Officials in New Delhi did not have any immediate comment but India's External Affairs Minister Salman Khurshid, who is also in Brunei, told the ANI television service: "These are all areas of great strategic importance that we have to cooperate and collaborate in, in counter-terrorism measures.
"I think we continue to remain in touch and cooperate and (if) there is any concern we would convey it or they would convey it to us," he added.
German magazine Der Spiegel reported on Saturday that the National Security Agency (NSA) bugged EU offices and gained access to EU internal computer networks, the latest revelation of alleged US spying that has prompted outrage from EU politicians.

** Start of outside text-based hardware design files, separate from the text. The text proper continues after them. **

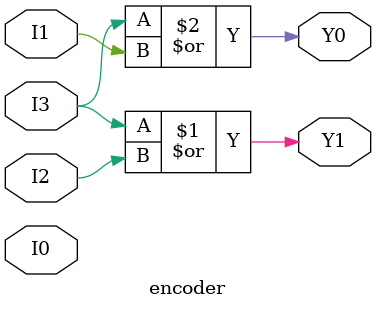
<source format=v>
module encoder(I0,I1,I2,I3,Y1,Y0);
  input I0, I1, I2, I3;
  output Y1,Y0;
  or o1(Y1,I3,I2);
  or o2(Y0,I3,I1);
endmodule

</source>
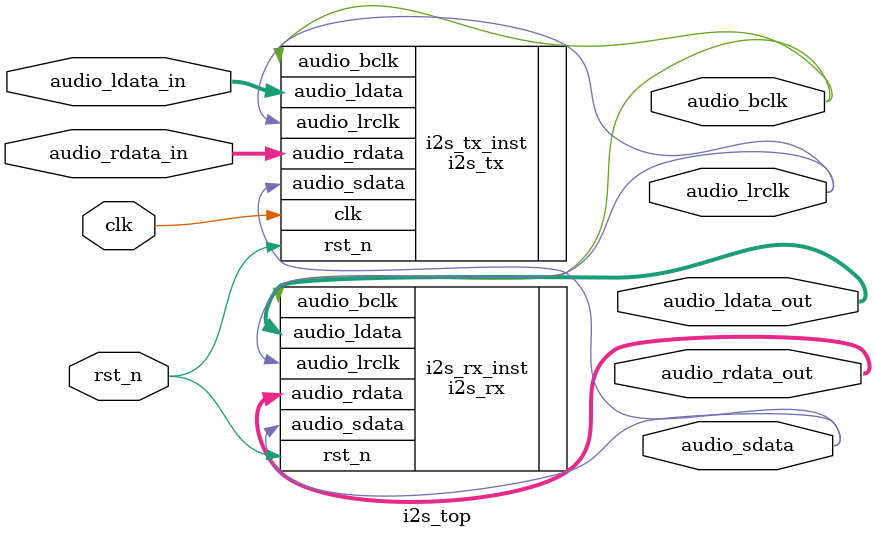
<source format=v>
module i2s_top(
    input clk,
    input rst_n,

    output audio_lrclk,
    output audio_bclk,
    output audio_sdata,

    input [15:0] audio_ldata_in,
    input [15:0] audio_rdata_in,

    output [15:0] audio_ldata_out,
    output [15:0] audio_rdata_out
);

i2s_tx i2s_tx_inst
(
    .clk(clk),
    .rst_n(rst_n),
    .audio_ldata(audio_ldata_in),	
    .audio_rdata(audio_rdata_in),

    .audio_bclk(audio_bclk),
    .audio_lrclk(audio_lrclk),	
    .audio_sdata(audio_sdata)	
);

i2s_rx i2s_rx_inst
(
    .rst_n(rst_n),
    .audio_bclk(audio_bclk),
    .audio_lrclk(audio_lrclk),
    .audio_sdata(audio_sdata),

    .audio_ldata(audio_ldata_out),
    .audio_rdata(audio_rdata_out) 
);

endmodule

</source>
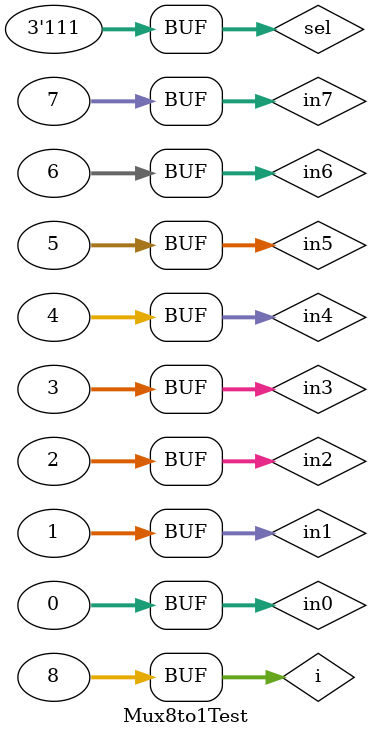
<source format=v>
`timescale 1ns / 1ps


module Mux8to1Test;

	// Inputs
	reg [31:0] in0;
	reg [31:0] in1;
	reg [31:0] in2;
	reg [31:0] in3;
	reg [31:0] in4;
	reg [31:0] in5;
	reg [31:0] in6;
	reg [31:0] in7;
	reg [2:0] sel;

	// Outputs
	wire [31:0] out;

	// Instantiate the Unit Under Test (UUT)
	Mux8to1 uut (
		.in0(in0), 
		.in1(in1), 
		.in2(in2), 
		.in3(in3), 
		.in4(in4), 
		.in5(in5), 
		.in6(in6), 
		.in7(in7), 
		.sel(sel), 
		.out(out)
	);

	integer i;

	initial begin
		// Initialize Inputs
		in0 = 0;
		in1 = 1;
		in2 = 2;
		in3 = 3;
		in4 = 4;
		in5 = 5;
		in6 = 6;
		in7 = 7;
		
		sel = 0;

		// Wait 100 ns for global reset to finish
		#100;
        
		// Add stimulus here
		for(i=0; i<8; i=i+1) begin
			#10;
			sel = i;
			#10;
		end

	end
	
	initial begin
		$monitor("sel:%d, out:%d", sel, out);
	end
      
endmodule


</source>
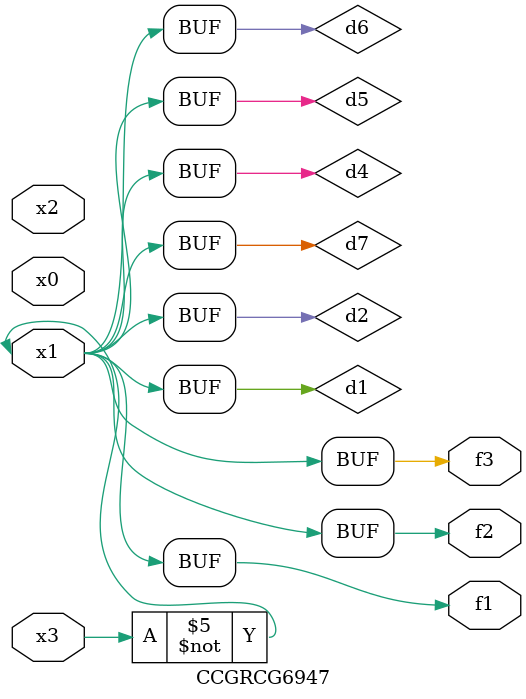
<source format=v>
module CCGRCG6947(
	input x0, x1, x2, x3,
	output f1, f2, f3
);

	wire d1, d2, d3, d4, d5, d6, d7;

	not (d1, x3);
	buf (d2, x1);
	xnor (d3, d1, d2);
	nor (d4, d1);
	buf (d5, d1, d2);
	buf (d6, d4, d5);
	nand (d7, d4);
	assign f1 = d6;
	assign f2 = d7;
	assign f3 = d6;
endmodule

</source>
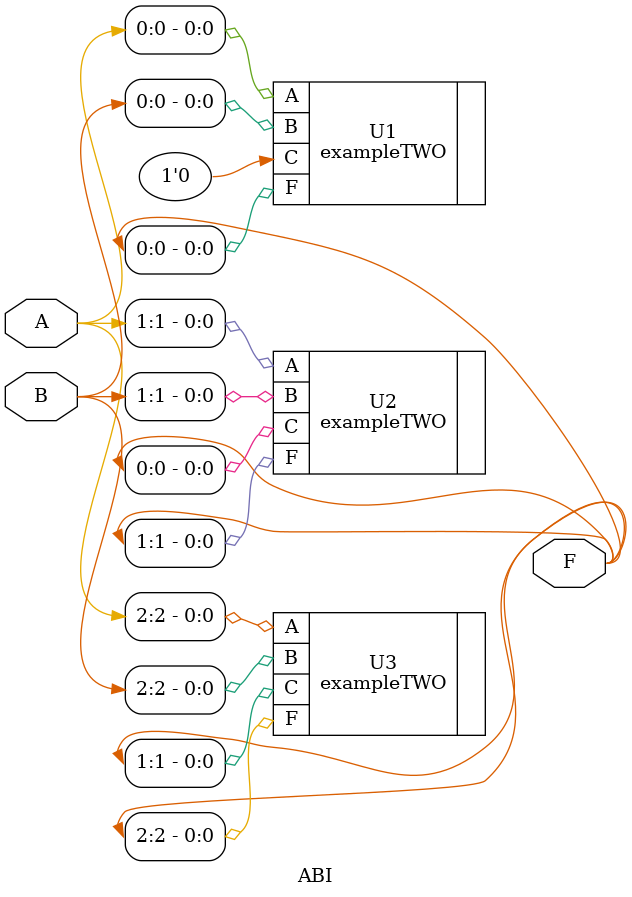
<source format=v>
module ABI(input [2:0]A,input [2:0]B, output [2:0]F);

	exampleTWO U1(
	
	.A (A[0]),
	.B (B[0]),
	.C (1'b0),
	
	.F (F[0])
	);

	exampleTWO U2(
	
	.A (A[1]),
	.B (B[1]),
	.C (F[0]),
	
	.F (F[1])
	);
	
	
	exampleTWO U3(
	
	.A (A[2]),
	.B (B[2]),
	.C (F[1]),
	
	.F (F[2])
	);
	
endmodule
</source>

The magazine followed up on Sunday with a report that the US agency taps half a billion phone calls, emails and text messages in Germany in a typical month, much more than any other European peer and similar to the data tapped in China or Iraq.
"If the media reports are correct, this brings to memory actions among enemies during the Cold War. It goes beyond any imagination that our friends in the United States view the Europeans as enemies," German Justice Minister Sabine Leutheusser-Schnarrenberger said.
"If it is true that EU representations in Brussels and Washington were indeed tapped by the American Secret Service, it can hardly be explained with the argument of fighting terrorism," she said in a statement.
Revelations about the US surveillance program, which was made public by fugitive former NSA contractor Edward Snowden, have raised a furor in the US and abroad over the balance between privacy rights and national security.
Kerry said the Obama administration believes that China could have aided the US in its efforts to arrest Snowden while he was in Hong Kong. Snowden is currently holed up at an international airport in Russia, from where he has applied for asylum in Ecuador.